Le sud du Sud-Kivu retient son souffle. Alors que la région d’Uvira espérait une embellie économique après le départ des rebelles du M23, une décision de la Banque mondiale vient doucher ces espoirs. En cause : la résiliation brutale du contrat de construction des postes frontaliers Uvira de Sange/Nyamoma et Rubenga, piliers du Projet de Facilitation du commerce et Intégration dans la région des Grands Lacs. Un coup d’arrêt lourd de conséquences pour 1 800 emplois directs et pour le commerce Grands Lacs.
Le député national Claude Misare Mugomberwa a saisi, vendredi 16 mai, le ministre du Commerce extérieur. Dans une correspondance que nous avons pu consulter, l’élu d’Uvira dénonce un paradoxe amer : « La population est dans la joie après le retrait du M23, nos compatriotes réfugiés au Burundi commencent à rentrer, et nous apprenons que la Banque mondiale vient de résilier le contrat de ces deux postes frontaliers, seulement deux jours après le retrait des rebelles. »

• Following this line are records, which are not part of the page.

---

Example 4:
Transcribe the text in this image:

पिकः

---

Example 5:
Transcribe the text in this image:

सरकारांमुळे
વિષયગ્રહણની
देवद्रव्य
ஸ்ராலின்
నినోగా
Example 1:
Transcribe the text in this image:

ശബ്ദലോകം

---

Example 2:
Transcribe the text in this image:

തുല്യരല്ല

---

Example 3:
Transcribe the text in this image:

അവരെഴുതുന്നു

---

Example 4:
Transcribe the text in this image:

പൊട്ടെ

Ce revirement interroge. Les travaux Sange Nyamoma étaient déjà financés à hauteur de 30 %, un démarrage concret qui laissait présager une mise en service rapide. Comment justifier un abandon si soudain ? L’institution de Bretton Woods n’a pas encore réagi à nos sollicitations, laissant le territoire d’Uvira dans l’expectative.
Le Projet de Facilitation du commerce et Intégration dans la région des Grands Lacs, financé à plusieurs dizaines de millions de dollars par la Banque mondiale RDC, vise à moderniser six postes frontaliers entre la RDC, le Rwanda, le Burundi et l’Ouganda. Celui de Nyamoma, porte d’entrée vers le Burundi, devait réduire les délais de dédouanement et les tracasseries, dopant ainsi le commerce transfrontalier. La résiliation ébranle l’architecture même de ce programme régional.

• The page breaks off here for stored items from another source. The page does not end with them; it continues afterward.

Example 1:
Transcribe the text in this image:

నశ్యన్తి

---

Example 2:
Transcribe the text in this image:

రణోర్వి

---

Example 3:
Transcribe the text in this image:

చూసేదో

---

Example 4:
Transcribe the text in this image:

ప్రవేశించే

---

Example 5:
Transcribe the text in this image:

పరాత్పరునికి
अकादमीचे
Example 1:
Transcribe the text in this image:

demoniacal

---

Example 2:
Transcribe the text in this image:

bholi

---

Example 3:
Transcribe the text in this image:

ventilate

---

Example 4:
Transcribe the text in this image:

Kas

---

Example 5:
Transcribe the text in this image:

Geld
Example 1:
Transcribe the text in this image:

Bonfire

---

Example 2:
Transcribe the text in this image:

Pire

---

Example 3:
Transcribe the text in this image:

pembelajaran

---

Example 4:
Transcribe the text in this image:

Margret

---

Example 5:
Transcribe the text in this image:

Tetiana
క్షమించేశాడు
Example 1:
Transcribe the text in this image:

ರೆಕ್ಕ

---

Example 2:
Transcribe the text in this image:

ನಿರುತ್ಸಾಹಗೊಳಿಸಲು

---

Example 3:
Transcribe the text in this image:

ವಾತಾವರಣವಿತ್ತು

Pour Claude Misare, ces infrastructures représentent bien plus que de simples bâtiments administratifs. Elles devaient constituer un levier de relance économique locale, densifier les échanges transfrontaliers et créer un corridor logistique vital pour les produits agricoles et manufacturés. « Ce projet est un catalyseur d’emplois et d’intégration régionale. Sa suspension menace directement le pouvoir d’achat de milliers de familles et ralentit la dynamique de paix », a-t-il souligné.

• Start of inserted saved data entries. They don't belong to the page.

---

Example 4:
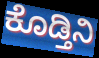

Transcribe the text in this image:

ಕೊಡ್ತಿನಿ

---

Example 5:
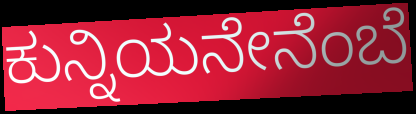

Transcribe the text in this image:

ಕುನ್ನಿಯನೇನೆಂಬೆ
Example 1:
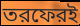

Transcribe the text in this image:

তরফেরই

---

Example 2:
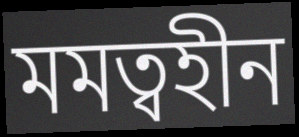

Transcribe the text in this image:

মমত্বহীন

Les commerçants de la région s’inquiètent. L’absence d’infrastructures modernes engorge les axes Bukavu-Uvira-Bujumbura, où des cargaisons de vivres frais pourrissent aux frontières, comme rapporté récemment par plusieurs observateurs. La fermeture temporaire de la route Bukavu-Uvira avait déjà fait flamber les prix. Sans les postes frontaliers, le pire est à craindre pour la sécurité alimentaire du bassin. Quid des 1 800 familles qui misaient sur ces chantiers pour sortir de la précarité ?
Claude Misare sollicite le déploiement d’une mission mixte gouvernementale et des bailleurs pour évaluer la situation et relancer ces chantiers. La reprise travaux Sange Nyamoma s’impose comme un test de crédibilité pour la communauté internationale, engagée à soutenir la résilience économique des zones sortant d’un conflit. La reprise des travaux doit redevenir une priorité absolue si l’on veut éviter que le Sud-Kivu ne retombe dans le cycle infernal du chômage et de l’insécurité alimentaire. Les bailleurs de fonds, Banque mondiale en tête, sont attendus sur ce terrain pour transformer l’essai de la paix en dividende concret pour les populations.